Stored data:
──────────────────────────────
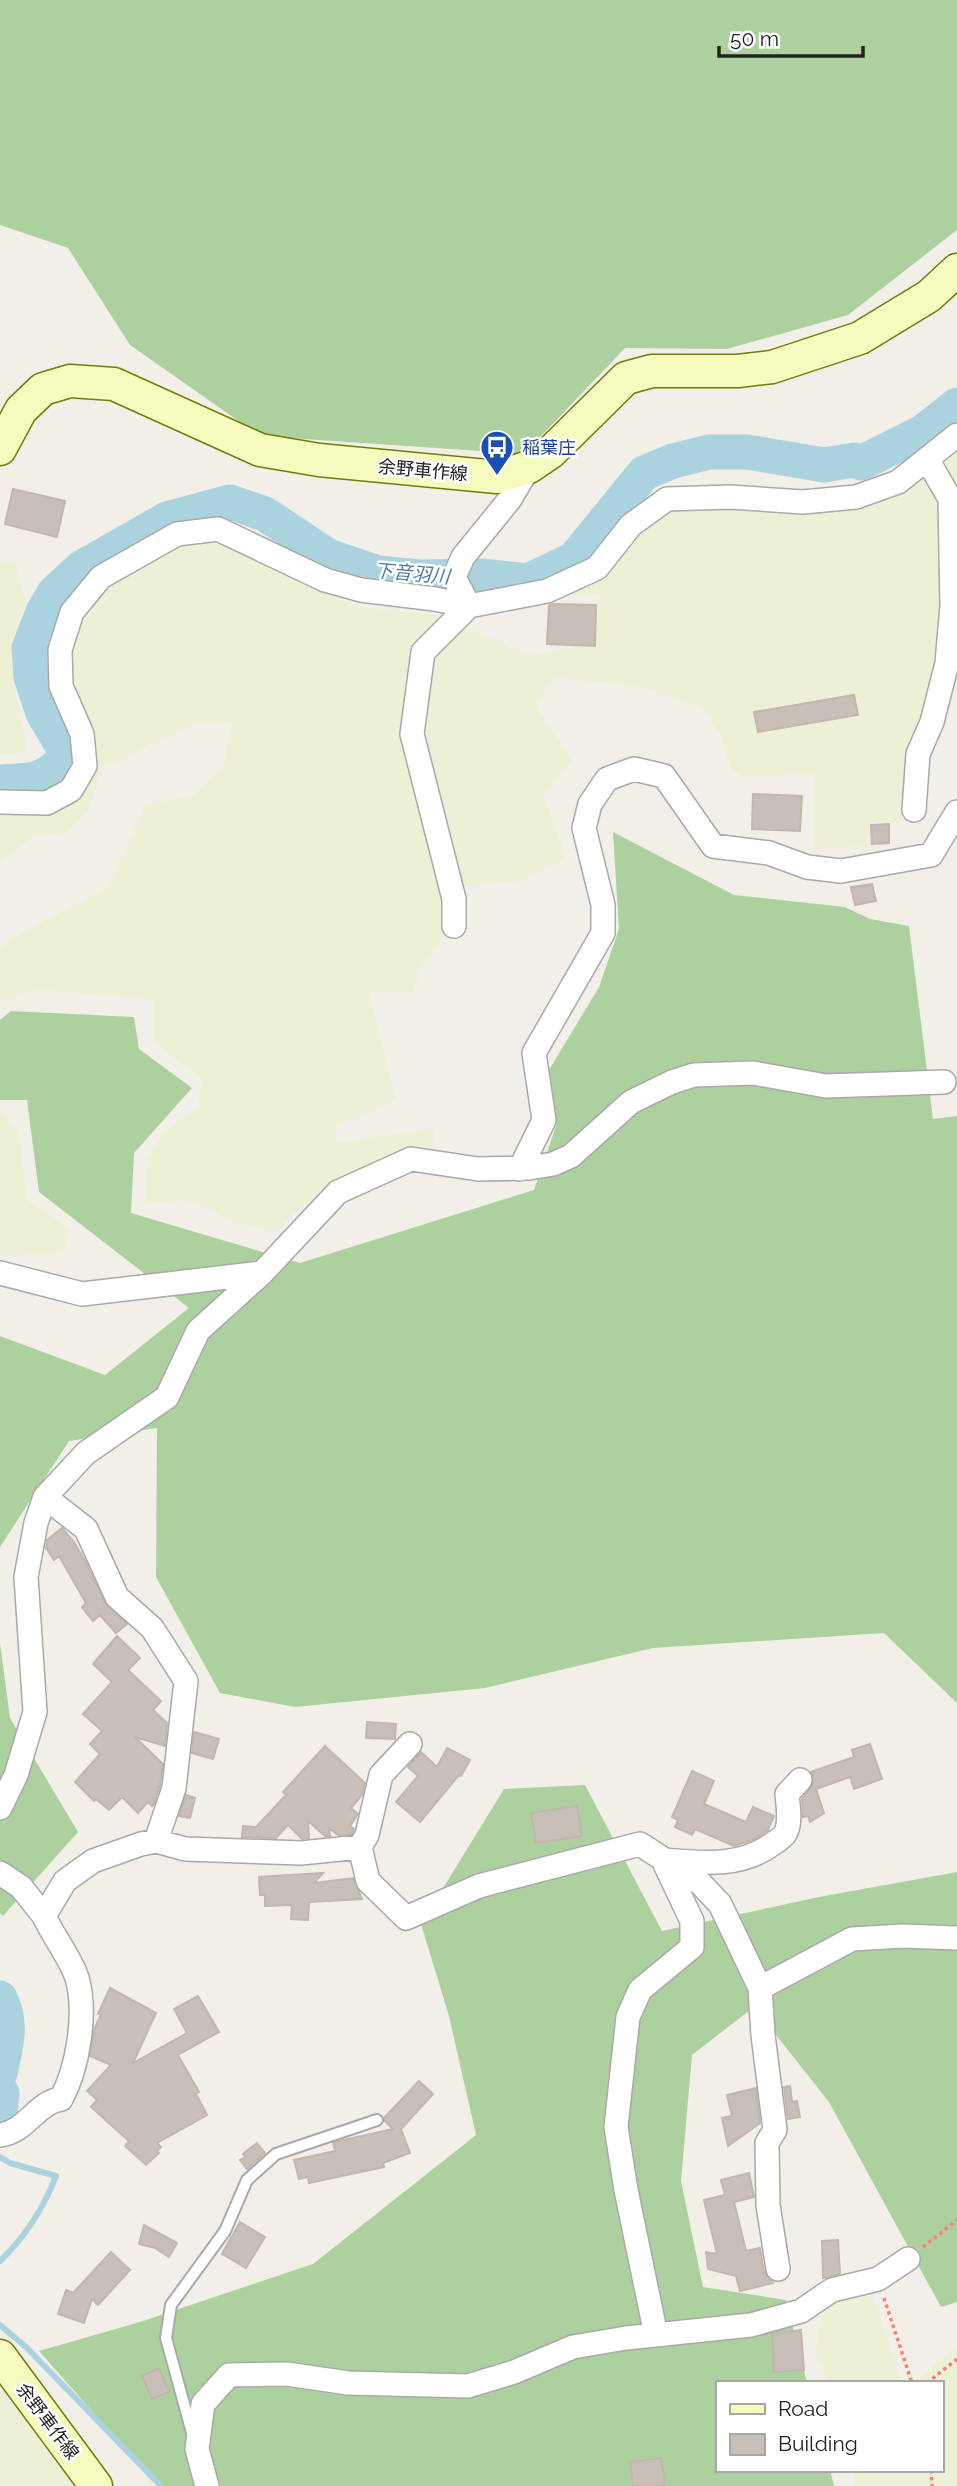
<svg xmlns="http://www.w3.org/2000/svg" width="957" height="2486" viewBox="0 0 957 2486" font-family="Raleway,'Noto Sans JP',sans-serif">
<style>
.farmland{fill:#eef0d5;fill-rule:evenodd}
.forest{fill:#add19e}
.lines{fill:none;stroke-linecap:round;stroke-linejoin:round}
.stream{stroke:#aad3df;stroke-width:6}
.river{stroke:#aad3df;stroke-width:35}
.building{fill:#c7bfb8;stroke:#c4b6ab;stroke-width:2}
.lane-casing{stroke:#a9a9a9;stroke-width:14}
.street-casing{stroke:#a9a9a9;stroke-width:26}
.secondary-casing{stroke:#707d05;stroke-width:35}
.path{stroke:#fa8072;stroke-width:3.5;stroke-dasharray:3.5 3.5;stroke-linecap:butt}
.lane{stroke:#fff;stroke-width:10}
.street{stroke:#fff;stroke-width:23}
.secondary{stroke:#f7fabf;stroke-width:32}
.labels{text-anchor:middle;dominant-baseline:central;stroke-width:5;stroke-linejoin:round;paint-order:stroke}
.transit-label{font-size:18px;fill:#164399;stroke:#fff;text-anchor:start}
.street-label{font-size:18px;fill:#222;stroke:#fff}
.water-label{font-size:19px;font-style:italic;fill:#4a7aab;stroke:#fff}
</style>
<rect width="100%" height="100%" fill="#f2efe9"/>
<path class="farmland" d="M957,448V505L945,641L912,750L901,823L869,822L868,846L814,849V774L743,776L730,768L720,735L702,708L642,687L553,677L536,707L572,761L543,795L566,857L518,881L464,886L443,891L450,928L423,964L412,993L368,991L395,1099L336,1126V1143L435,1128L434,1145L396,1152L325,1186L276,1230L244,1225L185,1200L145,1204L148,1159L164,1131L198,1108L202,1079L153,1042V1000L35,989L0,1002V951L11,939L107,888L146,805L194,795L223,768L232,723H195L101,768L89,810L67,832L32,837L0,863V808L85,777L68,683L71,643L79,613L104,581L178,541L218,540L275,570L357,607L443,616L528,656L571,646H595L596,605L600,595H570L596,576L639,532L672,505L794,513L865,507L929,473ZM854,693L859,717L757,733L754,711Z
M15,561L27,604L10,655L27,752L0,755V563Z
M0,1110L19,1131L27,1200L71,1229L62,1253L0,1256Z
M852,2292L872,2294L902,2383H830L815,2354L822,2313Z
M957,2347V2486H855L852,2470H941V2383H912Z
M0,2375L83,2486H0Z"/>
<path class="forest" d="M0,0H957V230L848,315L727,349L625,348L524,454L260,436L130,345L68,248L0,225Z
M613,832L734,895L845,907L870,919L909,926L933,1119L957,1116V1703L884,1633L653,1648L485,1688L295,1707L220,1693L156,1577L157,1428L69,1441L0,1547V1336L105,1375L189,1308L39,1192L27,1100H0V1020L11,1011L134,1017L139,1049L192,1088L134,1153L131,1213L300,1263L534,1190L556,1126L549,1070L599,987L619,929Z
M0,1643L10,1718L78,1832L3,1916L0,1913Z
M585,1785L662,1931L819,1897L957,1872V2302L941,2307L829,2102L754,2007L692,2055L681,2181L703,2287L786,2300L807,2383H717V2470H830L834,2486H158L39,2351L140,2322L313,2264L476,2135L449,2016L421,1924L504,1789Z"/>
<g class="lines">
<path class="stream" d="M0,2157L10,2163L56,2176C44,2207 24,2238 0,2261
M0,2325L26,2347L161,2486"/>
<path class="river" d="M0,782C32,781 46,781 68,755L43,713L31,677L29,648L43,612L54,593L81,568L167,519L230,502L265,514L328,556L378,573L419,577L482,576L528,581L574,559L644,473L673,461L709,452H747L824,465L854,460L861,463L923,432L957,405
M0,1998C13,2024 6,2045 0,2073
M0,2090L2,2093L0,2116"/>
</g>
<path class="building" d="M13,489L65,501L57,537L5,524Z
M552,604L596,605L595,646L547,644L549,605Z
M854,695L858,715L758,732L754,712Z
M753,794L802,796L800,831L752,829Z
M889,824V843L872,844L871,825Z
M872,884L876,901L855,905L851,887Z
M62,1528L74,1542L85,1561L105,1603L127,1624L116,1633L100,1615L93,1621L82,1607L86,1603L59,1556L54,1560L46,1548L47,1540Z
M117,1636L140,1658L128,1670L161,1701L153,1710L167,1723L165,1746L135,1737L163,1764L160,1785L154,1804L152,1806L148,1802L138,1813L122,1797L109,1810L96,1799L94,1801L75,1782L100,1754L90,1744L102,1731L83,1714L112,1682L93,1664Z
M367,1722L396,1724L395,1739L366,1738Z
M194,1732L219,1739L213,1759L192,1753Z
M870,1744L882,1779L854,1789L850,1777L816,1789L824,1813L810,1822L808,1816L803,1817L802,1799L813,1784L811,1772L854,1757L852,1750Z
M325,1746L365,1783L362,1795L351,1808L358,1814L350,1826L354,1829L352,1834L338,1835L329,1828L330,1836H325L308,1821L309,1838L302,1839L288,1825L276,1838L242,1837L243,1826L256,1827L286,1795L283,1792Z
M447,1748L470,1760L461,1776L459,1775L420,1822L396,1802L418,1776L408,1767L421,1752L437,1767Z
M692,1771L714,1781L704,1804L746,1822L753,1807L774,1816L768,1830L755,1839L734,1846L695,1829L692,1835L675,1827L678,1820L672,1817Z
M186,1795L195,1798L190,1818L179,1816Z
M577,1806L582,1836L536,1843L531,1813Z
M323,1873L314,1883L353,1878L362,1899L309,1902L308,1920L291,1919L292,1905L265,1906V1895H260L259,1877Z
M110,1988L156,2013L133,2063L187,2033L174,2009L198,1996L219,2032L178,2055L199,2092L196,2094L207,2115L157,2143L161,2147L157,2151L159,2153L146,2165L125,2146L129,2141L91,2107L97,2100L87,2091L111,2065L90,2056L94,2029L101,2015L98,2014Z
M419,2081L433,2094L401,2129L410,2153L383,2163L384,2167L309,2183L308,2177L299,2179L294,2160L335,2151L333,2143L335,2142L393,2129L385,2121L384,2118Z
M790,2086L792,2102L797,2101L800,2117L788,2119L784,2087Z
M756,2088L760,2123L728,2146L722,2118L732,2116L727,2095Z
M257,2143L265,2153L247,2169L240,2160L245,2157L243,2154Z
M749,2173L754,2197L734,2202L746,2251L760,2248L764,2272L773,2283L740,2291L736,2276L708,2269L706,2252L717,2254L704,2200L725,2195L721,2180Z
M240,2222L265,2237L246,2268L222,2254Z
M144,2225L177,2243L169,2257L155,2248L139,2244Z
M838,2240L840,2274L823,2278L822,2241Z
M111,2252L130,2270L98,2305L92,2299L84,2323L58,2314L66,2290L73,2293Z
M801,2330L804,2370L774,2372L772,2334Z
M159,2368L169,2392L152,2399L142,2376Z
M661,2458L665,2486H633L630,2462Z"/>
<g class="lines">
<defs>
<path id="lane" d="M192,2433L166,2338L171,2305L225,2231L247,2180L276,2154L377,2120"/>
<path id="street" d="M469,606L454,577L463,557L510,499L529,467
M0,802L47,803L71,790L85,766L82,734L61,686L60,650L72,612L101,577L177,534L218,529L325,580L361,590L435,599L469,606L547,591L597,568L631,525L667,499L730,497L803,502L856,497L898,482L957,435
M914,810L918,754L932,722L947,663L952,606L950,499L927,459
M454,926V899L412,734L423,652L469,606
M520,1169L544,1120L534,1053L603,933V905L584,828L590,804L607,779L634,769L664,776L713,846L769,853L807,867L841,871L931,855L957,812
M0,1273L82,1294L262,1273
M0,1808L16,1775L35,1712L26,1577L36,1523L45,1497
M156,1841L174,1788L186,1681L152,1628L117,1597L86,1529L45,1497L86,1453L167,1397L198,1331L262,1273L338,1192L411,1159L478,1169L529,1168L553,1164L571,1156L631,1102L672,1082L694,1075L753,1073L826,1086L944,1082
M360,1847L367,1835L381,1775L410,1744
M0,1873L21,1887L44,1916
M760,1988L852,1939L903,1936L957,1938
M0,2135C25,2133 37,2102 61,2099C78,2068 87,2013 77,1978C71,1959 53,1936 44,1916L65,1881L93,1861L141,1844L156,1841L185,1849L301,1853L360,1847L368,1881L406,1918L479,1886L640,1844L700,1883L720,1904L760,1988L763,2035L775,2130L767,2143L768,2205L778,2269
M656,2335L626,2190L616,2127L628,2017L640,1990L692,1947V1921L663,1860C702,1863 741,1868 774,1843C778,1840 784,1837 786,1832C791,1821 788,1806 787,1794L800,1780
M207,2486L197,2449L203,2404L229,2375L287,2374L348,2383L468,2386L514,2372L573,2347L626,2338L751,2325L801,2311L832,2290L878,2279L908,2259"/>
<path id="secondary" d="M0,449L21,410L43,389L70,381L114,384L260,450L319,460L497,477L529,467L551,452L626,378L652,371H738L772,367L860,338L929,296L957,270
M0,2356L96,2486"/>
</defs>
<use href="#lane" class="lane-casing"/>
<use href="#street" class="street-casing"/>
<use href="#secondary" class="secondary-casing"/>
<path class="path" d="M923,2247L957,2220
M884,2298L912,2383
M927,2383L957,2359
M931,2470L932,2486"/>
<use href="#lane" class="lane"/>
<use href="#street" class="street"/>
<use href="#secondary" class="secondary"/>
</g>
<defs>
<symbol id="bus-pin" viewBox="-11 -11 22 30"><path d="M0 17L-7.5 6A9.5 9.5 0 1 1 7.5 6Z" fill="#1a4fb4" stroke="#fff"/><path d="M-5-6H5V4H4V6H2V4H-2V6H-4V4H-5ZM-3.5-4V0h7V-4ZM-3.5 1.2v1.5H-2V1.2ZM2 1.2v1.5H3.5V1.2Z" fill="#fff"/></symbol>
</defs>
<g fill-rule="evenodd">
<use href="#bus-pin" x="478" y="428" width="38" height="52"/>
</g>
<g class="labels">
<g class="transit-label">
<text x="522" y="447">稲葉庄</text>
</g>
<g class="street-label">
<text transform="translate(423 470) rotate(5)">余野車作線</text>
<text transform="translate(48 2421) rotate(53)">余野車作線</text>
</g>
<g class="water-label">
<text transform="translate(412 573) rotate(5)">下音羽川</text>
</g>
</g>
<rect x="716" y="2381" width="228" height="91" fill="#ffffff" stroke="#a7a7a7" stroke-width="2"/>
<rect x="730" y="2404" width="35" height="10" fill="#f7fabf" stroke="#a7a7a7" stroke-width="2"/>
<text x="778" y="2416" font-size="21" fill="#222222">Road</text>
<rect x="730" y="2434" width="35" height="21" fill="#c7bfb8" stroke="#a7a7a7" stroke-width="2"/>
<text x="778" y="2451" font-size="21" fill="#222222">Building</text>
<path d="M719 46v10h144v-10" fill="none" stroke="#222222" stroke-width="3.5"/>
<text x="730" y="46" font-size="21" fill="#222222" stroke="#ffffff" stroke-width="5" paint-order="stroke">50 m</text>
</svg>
──────────────────────────────
[GOAL OF THE EXERCISE]:
What are the lines, exactly as written above, from the line with "786,1832C791,1821 788,1806 787,1794L800,1780" to the line with "M927,2383L957,2359", both included? Output only those.

[EXERCISE SOLUTION]:
M656,2335L626,2190L616,2127L628,2017L640,1990L692,1947V1921L663,1860C702,1863 741,1868 774,1843C778,1840 784,1837 786,1832C791,1821 788,1806 787,1794L800,1780
M207,2486L197,2449L203,2404L229,2375L287,2374L348,2383L468,2386L514,2372L573,2347L626,2338L751,2325L801,2311L832,2290L878,2279L908,2259"/>
<path id="secondary" d="M0,449L21,410L43,389L70,381L114,384L260,450L319,460L497,477L529,467L551,452L626,378L652,371H738L772,367L860,338L929,296L957,270
M0,2356L96,2486"/>
</defs>
<use href="#lane" class="lane-casing"/>
<use href="#street" class="street-casing"/>
<use href="#secondary" class="secondary-casing"/>
<path class="path" d="M923,2247L957,2220
M884,2298L912,2383
M927,2383L957,2359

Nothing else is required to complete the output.